Give back every record exactly, images excluded.

### Data records:
_ _ _ _ _
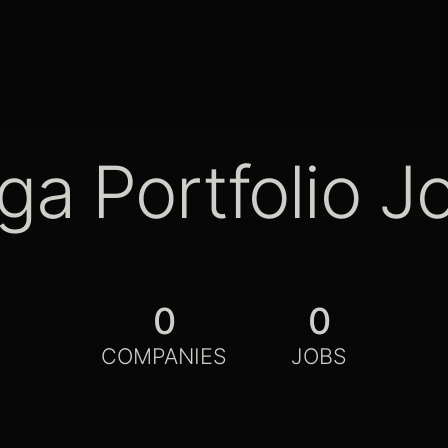
ga Portfolio J
0
0
COMPANIES
JOBS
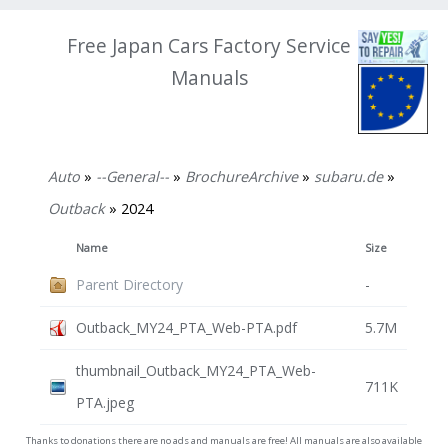
Free Japan Cars Factory Service
Manuals
Auto
»
--General--
»
BrochureArchive
»
subaru.de
»
Outback
» 2024
Name
Size
Parent Directory
-
Outback_MY24_PTA_Web-PTA.pdf
5.7M
thumbnail_Outback_MY24_PTA_Web-
711K
PTA.jpeg
Thanks to donations there are no ads and manuals are free! All manuals are also available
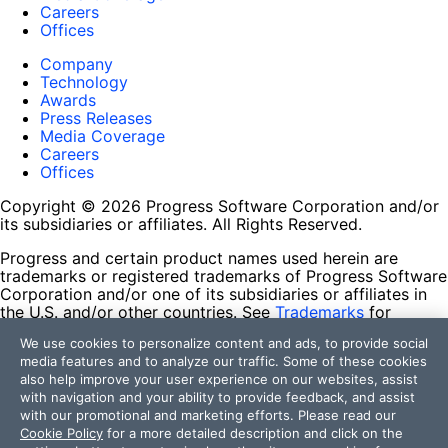
Careers
Offices
Company
Technology
Awards
Press Releases
Media Coverage
Careers
Offices
Copyright © 2026 Progress Software Corporation and/or
its subsidiaries or affiliates. All Rights Reserved.
Progress and certain product names used herein are
trademarks or registered trademarks of Progress Software
Corporation and/or one of its subsidiaries or affiliates in
the U.S. and/or other countries. See
Trademarks
for
appropriate markings. All rights in any other trademarks
We use cookies to personalize content and ads, to provide social
contained herein are reserved by their respective owners
media features and to analyze our traffic. Some of these cookies
and their inclusion does not imply an endorsement,
also help improve your user experience on our websites, assist
affiliation, or sponsorship as between Progress and the
with navigation and your ability to provide feedback, and assist
respective owners.
with our promotional and marketing efforts. Please read our
Cookie Policy
for a more detailed description and click on the
Terms of Use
_ _ _ _ _
### Solution to the exercise:
ga Portfolio J
0
0
COMPANIES
JOBS
Free Japan Cars Factory Service
Manuals
Auto
»
--General--
»
BrochureArchive
»
subaru.de
»
Outback
» 2024
Name
Size
Parent Directory
-
Outback_MY24_PTA_Web-PTA.pdf
5.7M
thumbnail_Outback_MY24_PTA_Web-
711K
PTA.jpeg
Thanks to donations there are no ads and manuals are free! All manuals are also available
Careers
Offices
Company
Technology
Awards
Press Releases
Media Coverage
Careers
Offices
Copyright © 2026 Progress Software Corporation and/or
its subsidiaries or affiliates. All Rights Reserved.
Progress and certain product names used herein are
trademarks or registered trademarks of Progress Software
Corporation and/or one of its subsidiaries or affiliates in
the U.S. and/or other countries. See
Trademarks
for
appropriate markings. All rights in any other trademarks
We use cookies to personalize content and ads, to provide social
contained herein are reserved by their respective owners
media features and to analyze our traffic. Some of these cookies
and their inclusion does not imply an endorsement,
also help improve your user experience on our websites, assist
affiliation, or sponsorship as between Progress and the
with navigation and your ability to provide feedback, and assist
respective owners.
with our promotional and marketing efforts. Please read our
Cookie Policy
for a more detailed description and click on the
Terms of Use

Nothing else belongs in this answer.